Someone teach this man some tidyverse code…
Hello, mighty wizard. Just wondering, did you happen to come across this one yet? https://papers.ssrn.com/sol3/papers.cfm?abstract_id=3590771
Just to jump into the fray: my colleague David Maybury and I submitted a paper to medRxiv this weekend on seroprevalence studies with hierarchical modelling. We use a Stan model almost identical to Andrew’s, but adding a hierarchical construct that includes several studies besides the Santa Clara one (others are LA County, Chelsea (MA), San Miguel County (CO), Comté de Genève (Switzerland), and Gangelt (Germany)). Our hierarchical prior is over COVID-19 seroprevalence, test specificity, and test sensitivity. The medRxiv link is forthcoming; in the meantime you can see our preprint here: (https://maybury.ca/the-reformed-physicist/2020/05/03/seroprevalence-using-hierarchical-modelling/).
**An important update**: in the new version of the Santa Clara preprint, the authors have obtained much more data for test specificity and sensitivity (https://www.medrxiv.org/content/10.1101/2020.04.14.20062463v2) . As a result, the antibody prevalence distribution for Santa Clara moves away from zero, with the lower end of the 95% credible interval above 0.5% prevalence.
Bob Carpenter pointed out that such results can be sensitive to
hyperprior parameters. As a check on model robustness, we compare the MCMC results with those from a generalized linear mixed model with bootstrapping. The results are essentially the same.
–
Jerome:
Yes, the latest Stanford paper the one I analyzed in the above post. It seems that a key issue is the variation in false positive and false negative rates across studies. The more recent Stanford paper pooled lots of these together, but in my hierarchical model I let them vary.
I’d love to read the article, but whoever wants money for it, and I don’t want to part with mine.

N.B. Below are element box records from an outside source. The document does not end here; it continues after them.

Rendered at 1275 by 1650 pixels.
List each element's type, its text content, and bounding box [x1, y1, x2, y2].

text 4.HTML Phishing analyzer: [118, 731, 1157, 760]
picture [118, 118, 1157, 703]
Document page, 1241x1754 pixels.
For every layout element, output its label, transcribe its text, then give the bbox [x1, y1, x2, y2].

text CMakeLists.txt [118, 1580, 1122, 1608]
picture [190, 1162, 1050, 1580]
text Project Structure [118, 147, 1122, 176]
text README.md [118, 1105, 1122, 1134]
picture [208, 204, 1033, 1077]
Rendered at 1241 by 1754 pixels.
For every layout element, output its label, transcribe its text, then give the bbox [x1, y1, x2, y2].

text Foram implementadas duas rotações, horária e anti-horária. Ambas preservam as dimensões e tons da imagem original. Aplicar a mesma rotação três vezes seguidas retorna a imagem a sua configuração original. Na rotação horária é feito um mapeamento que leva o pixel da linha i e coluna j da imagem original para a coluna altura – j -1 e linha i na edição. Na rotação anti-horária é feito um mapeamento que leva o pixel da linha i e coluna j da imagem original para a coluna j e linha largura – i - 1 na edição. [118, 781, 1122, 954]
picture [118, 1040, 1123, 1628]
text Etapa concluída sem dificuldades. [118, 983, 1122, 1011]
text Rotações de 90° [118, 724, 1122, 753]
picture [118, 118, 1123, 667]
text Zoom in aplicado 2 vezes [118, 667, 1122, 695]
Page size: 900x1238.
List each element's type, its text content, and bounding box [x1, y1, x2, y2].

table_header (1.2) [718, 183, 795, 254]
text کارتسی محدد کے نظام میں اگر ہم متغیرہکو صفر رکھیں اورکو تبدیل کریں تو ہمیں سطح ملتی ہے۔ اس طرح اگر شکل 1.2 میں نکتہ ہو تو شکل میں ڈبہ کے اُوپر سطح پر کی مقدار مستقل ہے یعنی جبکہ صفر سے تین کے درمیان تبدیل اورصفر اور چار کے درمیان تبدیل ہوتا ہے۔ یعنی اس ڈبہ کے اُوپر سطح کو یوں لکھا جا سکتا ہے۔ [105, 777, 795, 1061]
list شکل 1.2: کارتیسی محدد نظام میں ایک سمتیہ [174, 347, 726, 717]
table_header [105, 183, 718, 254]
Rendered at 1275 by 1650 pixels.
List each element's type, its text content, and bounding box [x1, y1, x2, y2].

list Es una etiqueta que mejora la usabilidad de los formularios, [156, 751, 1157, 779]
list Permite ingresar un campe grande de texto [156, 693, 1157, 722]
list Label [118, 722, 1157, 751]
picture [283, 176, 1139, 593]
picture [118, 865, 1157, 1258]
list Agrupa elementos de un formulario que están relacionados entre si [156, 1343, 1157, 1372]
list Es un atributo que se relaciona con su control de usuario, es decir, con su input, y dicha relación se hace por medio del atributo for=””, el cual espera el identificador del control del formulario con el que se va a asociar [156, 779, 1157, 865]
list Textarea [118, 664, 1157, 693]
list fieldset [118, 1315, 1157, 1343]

Not knowing about Stan, but motivated by the brouhaha over the same paper, I derived a direct Monte-Carlo method for estimating the posterior on prevalence given false-positives and negatives from an imperfect test. I modeled the sensitivity and specificity using Beta-Binomial. It’s fast enough to run in javascript in the browser in real time. I put up an app here: testprev.com and wrote up a quick paper here: https://testprev.com/bayes.pdf
The direct MC algorithm and Stan results are pretty similar. The differences are probably just an artifact of different prior assumptions or simply sampling errors.
For the first study the MC algo gives prevalence of 1.08% (CI95: 0.06% – 1.96%), with a second mode at 0 that doesn’t show up in the coarse plots above but you can see on the plot here: https://testprev.com/?n=3300&k=50&n_u=401&k_u=2&n_v=122&k_v=103&a_u=1&b_u=1&a_v=1&b_v=1&N=1000&M=1000&CI=95&w=1
For the second Santa Clara study the MC algo gives 1.31% (CI95: 0.72% – 1.93%) – again plotted here: https://testprev.com/?n=3300&k=50&n_u=3324&k_u=16&n_v=157&k_v=130&a_u=1&b_u=1&a_v=1&b_v=1&N=1000&M=1000&CI=95&w=1
I’ve put up a few links to other studies along with data for the algorithm so you can plot the posteriors. All feedback welcome!
Question: What is the difference between fitting a proportion(like sensitivity and specificity) using 1) Beta prior vs. 2) using mean and standard deviation drawn from normal priors and transform them by inverse logit function (which is what’s used in the post)?
Is it mostly for computational reasons (i.e. allow sampling from unconstrained space) or is there any connection between the two approaches?
A normal prior on -inf,inf which is pushed through the inv_logit function will have a lumpy shape but it won’t be a beta distribution, it may be a good approximation for some values of the parameters, but would be a terrible approximation for things like a beta(1/2,1/2) which has a density that goes to infinity at both ends for example.